User Profile 3: I want to spend a few weeks or months on relevancy training

Photo from Rohit Tandon on Unsplash: A mountain, used here to symbolize an enormous undertaking

First, seriously reconsider this plan. Do you really want to spend that much time on this? As noted in the background section of this article, the benefits of relevancy training are generally fairly small. They are often still worth investing in. However, the more time that you spend on adding more training data the smaller the benefits of each additional hour spent adding more becomes. For example, a system that gets a relevant result in the top 5 search results 43% of the time with no training and 46% of the time with a 200 training queries might plausibly get up to 47% with 2,000 training queries and 48% of the time with 10,000 training queries. This can still be worth it if you are getting a huge volume of traffic and the value of each good result is high. For example, say your system is getting 100,000 queries per month and each accurate search result provides an average of $2 to your business in increased sales from satisfied customers. Each percentage point of improvement in your search accuracy is worth about $2,000 per month to your business. Getting an extra percentage point or two from going from hundreds to thousands of training instances may well be worth it. However, it is very rare to have a search system with this many users that provides such a large financial return for each valid result. If you are considering investing this much effort into relevancy training, take the time to consider costs and benefits. Estimate how much value you will get from each percentage point in accuracy and ask is it really worth weeks or months of work to maybe get a couple more. If not, just go back to User Profile 1 or User Profile 2 and follow the guidance there.

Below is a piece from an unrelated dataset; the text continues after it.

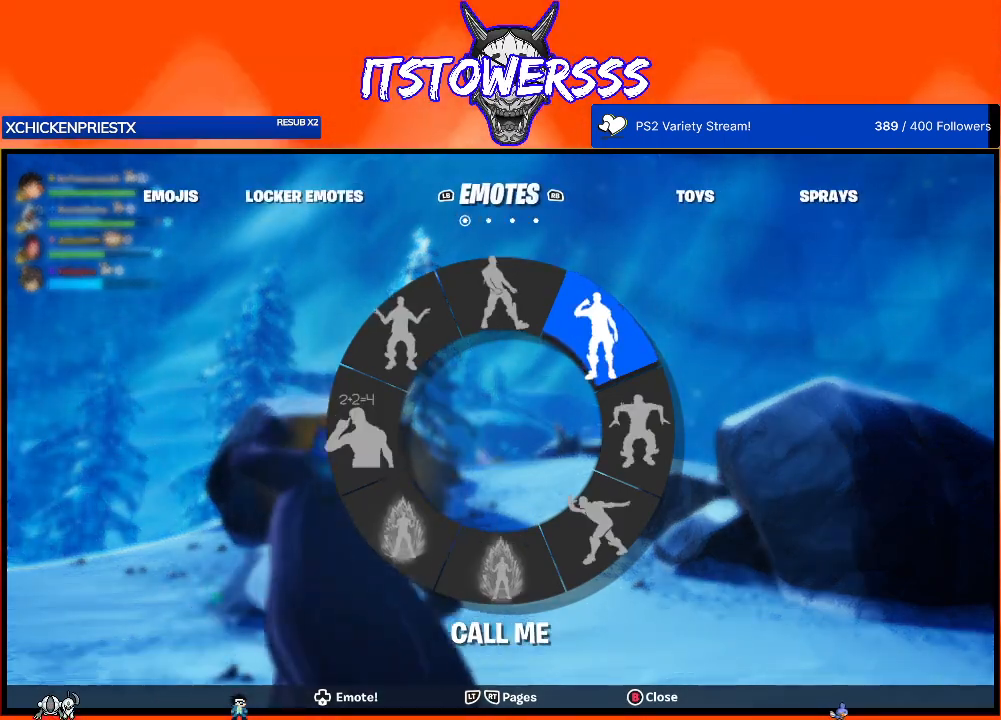
{"buttons": ["DPAD_DOWN"], "left_stick": "center", "right_stick": "center", "events": []}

Second (as noted in User Profile 2) you need a representative sample of what real users will do with your system. The best way to do that is to deploy the system to real users without any relevancy training. Then record the queries, and grab a random sample of those queries. For User Profile 3, you generally want to grab thousands of queries rather than the hundreds you would have gathered if you were in User Profile 2.

The relevancy training capability in Watson Discovery tooling can be useful for doing the labeling for User Profile 3, as it is for User Profile 2. However, we often find that users in User Profile 3 want advanced functionality not found in the Watson Discovery tooling. Instead they prefer to set up their own system for generating labels. They use the Watson Discovery relevancy training API to do the training. For example, when labeling thousands of queries it is common to have an organized team effort. A leader divides up the queries into batches. The leader assigns batches to team members who do the labeling. The leader measures the inter-annotator agreement by assigning some batches to multiple team members. When needed, the leader takes corrective action to improve that agreement. A powerful (but expensive) alternative is the Crowd Truth approach. With that approach, all the data is labeled by many people. This is generally done using a crowd-sourcing tool such as Appen or Amazon Mechanical Turk. With Crowd Truth, you can estimate degree of relevance by the fraction of the people who label the search result as relevant.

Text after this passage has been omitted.